Inside The New York Botanical Garden

This Week at the Greenmarket: Sweet July

Posted in Programs and Events on July 16 2013, by Matt Newman

PeasLast week’s Greenmarket saw the addition of eggs, red raspberries, cauliflower, cucumbers, and red currants. Meanwhile, the rhubarb (so glad strawberry-rhubarb pie is making a comeback) was on its way out. You may still find some this week, however, as we continue the important harvest month of July with some of the freshest produce in New York!

We’re hoping to see more blueberries, peaches, and plums going forward, but as always, what shows up each Wednesday is something of a surprise. You can get a better idea of what to look forward to by visiting our friends’ harvest chart at GrowNYC. Or you can just plan on the pies, fresh breads, cookies, and quiches to be found here otherwise—they are absurdly delicious.

The NYBG Greenmarket runs from 9 a.m. to 3 p.m. each Wednesday through November 27, with free short-term parking for Greenmarket shoppers and—as on every Wednesday—free Grounds Admission for visitors. The market accepts food stamps, EBT, WIC/FMNP, and Senior coupons, in addition to cash and credit or debit cards. Learn how to use EBT, WIC and FMNP at the Greenmarket. And head below for a recipe from our staff at the Ruth Rea Howell Family Garden.

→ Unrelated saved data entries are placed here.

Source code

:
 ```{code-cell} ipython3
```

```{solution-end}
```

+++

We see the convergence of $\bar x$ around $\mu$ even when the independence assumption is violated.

Hispanic Community Health Study / Study of Latinos with Albert Einstein College of Medicine

The aim of Albert Einstein College of Medicine’s Hispanic Community Health Study/Study of Latinos is to identify both the prevalence and risk factors for a variety of diseases and disorders among Hispanics in the United States. This study will seek to make important medical discoveries to improve the health of the Bronx Hispanic/Latino community. Stop by the table for newsletters and fact sheets about the study and how you can participate.

Greenmarket

Besto Pesto with Herb Confetti

Serves 4

Ingredients

  • 2 cups fresh basil leaves, packed
  • 1/2 cup extra virgin olive oil
  • 3 medium sized garlic cloves, minced
  • Salt, to taste
  • Optional: 1/2 cup grated Parmesan-Reggiano or Romano cheese, 1/3 cup of pine nuts, walnuts, sunflower seeds or pumpkin seeds.
  • For confetti: Choose 1 cup of fresh herbs and alliums, chopped, of any or all of the following: basil, sage, mint, rosemary, thyme, oregano, cilantro, chives, scallions, garlic, onions.

Instructions

In a food processor, combine basil, olive oil and minced garlic. Blend until well-chopped, adding salt and add more olive oil if necessary for desired smoothness. Add nuts and cheese if desired; blend until smooth.

For confetti: chop herbs and alliums to small, confetti-sized pieces. Toss as a garnish over spread pesto. Serve immediately or jar and refrigerate pesto to save.